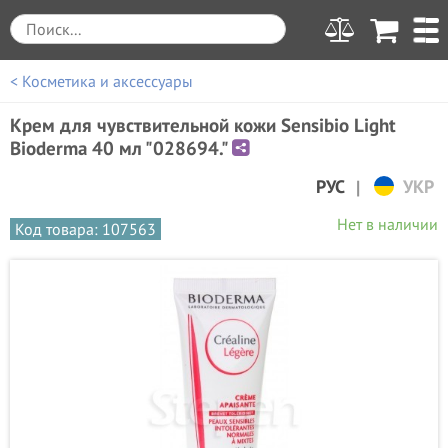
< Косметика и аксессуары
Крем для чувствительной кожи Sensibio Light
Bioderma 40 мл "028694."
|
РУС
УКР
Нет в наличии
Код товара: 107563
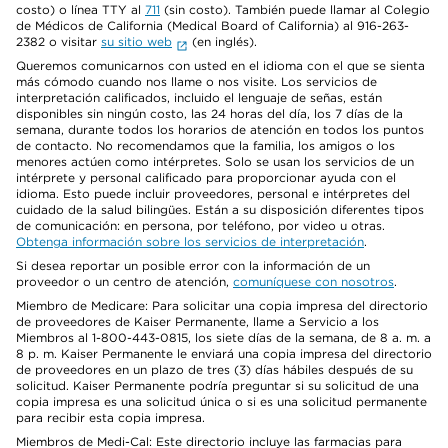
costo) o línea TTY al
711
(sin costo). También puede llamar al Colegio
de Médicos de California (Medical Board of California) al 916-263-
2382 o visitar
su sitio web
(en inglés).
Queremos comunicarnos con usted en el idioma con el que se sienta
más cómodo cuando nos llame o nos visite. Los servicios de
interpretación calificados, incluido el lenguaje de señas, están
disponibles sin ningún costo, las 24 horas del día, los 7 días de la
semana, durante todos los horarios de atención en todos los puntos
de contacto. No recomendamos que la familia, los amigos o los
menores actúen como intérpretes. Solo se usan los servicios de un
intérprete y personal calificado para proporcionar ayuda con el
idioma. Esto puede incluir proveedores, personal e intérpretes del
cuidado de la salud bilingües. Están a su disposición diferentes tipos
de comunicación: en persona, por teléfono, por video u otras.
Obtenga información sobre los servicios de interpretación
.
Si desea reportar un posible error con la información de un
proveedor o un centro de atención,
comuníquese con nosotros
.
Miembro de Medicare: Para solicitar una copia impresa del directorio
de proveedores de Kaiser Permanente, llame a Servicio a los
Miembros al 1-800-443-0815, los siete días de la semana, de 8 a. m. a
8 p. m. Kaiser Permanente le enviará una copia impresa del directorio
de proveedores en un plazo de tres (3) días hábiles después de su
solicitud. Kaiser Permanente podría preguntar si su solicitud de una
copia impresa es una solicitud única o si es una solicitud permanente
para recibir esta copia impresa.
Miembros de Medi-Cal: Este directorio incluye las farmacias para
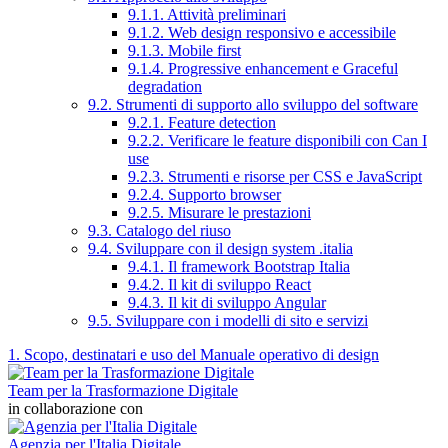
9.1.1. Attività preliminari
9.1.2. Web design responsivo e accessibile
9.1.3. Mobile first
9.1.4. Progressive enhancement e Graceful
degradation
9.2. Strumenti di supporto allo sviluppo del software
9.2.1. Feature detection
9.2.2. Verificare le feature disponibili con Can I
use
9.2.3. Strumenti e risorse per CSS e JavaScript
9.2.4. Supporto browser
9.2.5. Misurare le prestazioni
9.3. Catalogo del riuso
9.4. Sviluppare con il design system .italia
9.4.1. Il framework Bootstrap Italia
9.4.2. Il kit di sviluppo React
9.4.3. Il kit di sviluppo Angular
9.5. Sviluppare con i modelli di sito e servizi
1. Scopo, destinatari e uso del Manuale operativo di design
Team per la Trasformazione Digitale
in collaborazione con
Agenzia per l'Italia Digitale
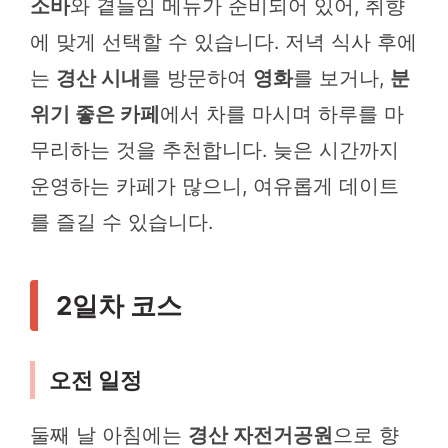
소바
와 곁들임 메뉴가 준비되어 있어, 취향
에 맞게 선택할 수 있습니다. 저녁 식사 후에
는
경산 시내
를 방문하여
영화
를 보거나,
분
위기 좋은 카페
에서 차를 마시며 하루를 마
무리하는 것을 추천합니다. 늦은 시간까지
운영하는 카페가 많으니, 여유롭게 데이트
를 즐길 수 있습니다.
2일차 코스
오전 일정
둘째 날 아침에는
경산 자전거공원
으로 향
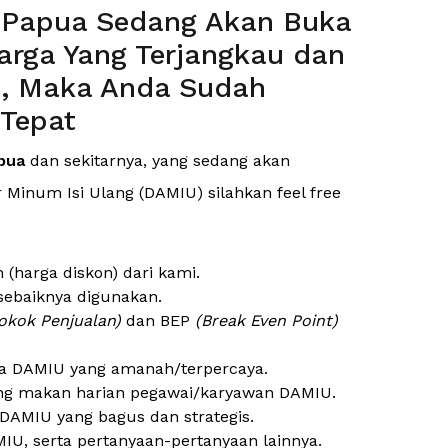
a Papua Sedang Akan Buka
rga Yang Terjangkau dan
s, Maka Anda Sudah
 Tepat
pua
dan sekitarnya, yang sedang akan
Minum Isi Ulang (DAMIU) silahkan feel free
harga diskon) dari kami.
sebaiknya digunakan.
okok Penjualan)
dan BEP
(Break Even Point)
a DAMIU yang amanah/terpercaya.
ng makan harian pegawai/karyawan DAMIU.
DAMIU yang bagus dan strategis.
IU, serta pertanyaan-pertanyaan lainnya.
==*==
Your task →
Reproduce every line of text in the data above verbatim, in its original order, and omit the pictures.

Result below →
< Косметика и аксессуары
Крем для чувствительной кожи Sensibio Light
Bioderma 40 мл "028694."
|
РУС
УКР
Нет в наличии
Код товара: 107563
costo) o línea TTY al
711
(sin costo). También puede llamar al Colegio
de Médicos de California (Medical Board of California) al 916-263-
2382 o visitar
su sitio web
(en inglés).
Queremos comunicarnos con usted en el idioma con el que se sienta
más cómodo cuando nos llame o nos visite. Los servicios de
interpretación calificados, incluido el lenguaje de señas, están
disponibles sin ningún costo, las 24 horas del día, los 7 días de la
semana, durante todos los horarios de atención en todos los puntos
de contacto. No recomendamos que la familia, los amigos o los
menores actúen como intérpretes. Solo se usan los servicios de un
intérprete y personal calificado para proporcionar ayuda con el
idioma. Esto puede incluir proveedores, personal e intérpretes del
cuidado de la salud bilingües. Están a su disposición diferentes tipos
de comunicación: en persona, por teléfono, por video u otras.
Obtenga información sobre los servicios de interpretación
.
Si desea reportar un posible error con la información de un
proveedor o un centro de atención,
comuníquese con nosotros
.
Miembro de Medicare: Para solicitar una copia impresa del directorio
de proveedores de Kaiser Permanente, llame a Servicio a los
Miembros al 1-800-443-0815, los siete días de la semana, de 8 a. m. a
8 p. m. Kaiser Permanente le enviará una copia impresa del directorio
de proveedores en un plazo de tres (3) días hábiles después de su
solicitud. Kaiser Permanente podría preguntar si su solicitud de una
copia impresa es una solicitud única o si es una solicitud permanente
para recibir esta copia impresa.
Miembros de Medi-Cal: Este directorio incluye las farmacias para
9.1.1. Attività preliminari
9.1.2. Web design responsivo e accessibile
9.1.3. Mobile first
9.1.4. Progressive enhancement e Graceful
degradation
9.2. Strumenti di supporto allo sviluppo del software
9.2.1. Feature detection
9.2.2. Verificare le feature disponibili con Can I
use
9.2.3. Strumenti e risorse per CSS e JavaScript
9.2.4. Supporto browser
9.2.5. Misurare le prestazioni
9.3. Catalogo del riuso
9.4. Sviluppare con il design system .italia
9.4.1. Il framework Bootstrap Italia
9.4.2. Il kit di sviluppo React
9.4.3. Il kit di sviluppo Angular
9.5. Sviluppare con i modelli di sito e servizi
1. Scopo, destinatari e uso del Manuale operativo di design
Team per la Trasformazione Digitale
in collaborazione con
Agenzia per l'Italia Digitale
소바
와 곁들임 메뉴가 준비되어 있어, 취향
에 맞게 선택할 수 있습니다. 저녁 식사 후에
는
경산 시내
를 방문하여
영화
를 보거나,
분
위기 좋은 카페
에서 차를 마시며 하루를 마
무리하는 것을 추천합니다. 늦은 시간까지
운영하는 카페가 많으니, 여유롭게 데이트
를 즐길 수 있습니다.
2일차 코스
오전 일정
둘째 날 아침에는
경산 자전거공원
으로 향
a Papua Sedang Akan Buka
rga Yang Terjangkau dan
s, Maka Anda Sudah
 Tepat
pua
dan sekitarnya, yang sedang akan
Minum Isi Ulang (DAMIU) silahkan feel free
harga diskon) dari kami.
sebaiknya digunakan.
okok Penjualan)
dan BEP
(Break Even Point)
a DAMIU yang amanah/terpercaya.
ng makan harian pegawai/karyawan DAMIU.
DAMIU yang bagus dan strategis.
IU, serta pertanyaan-pertanyaan lainnya.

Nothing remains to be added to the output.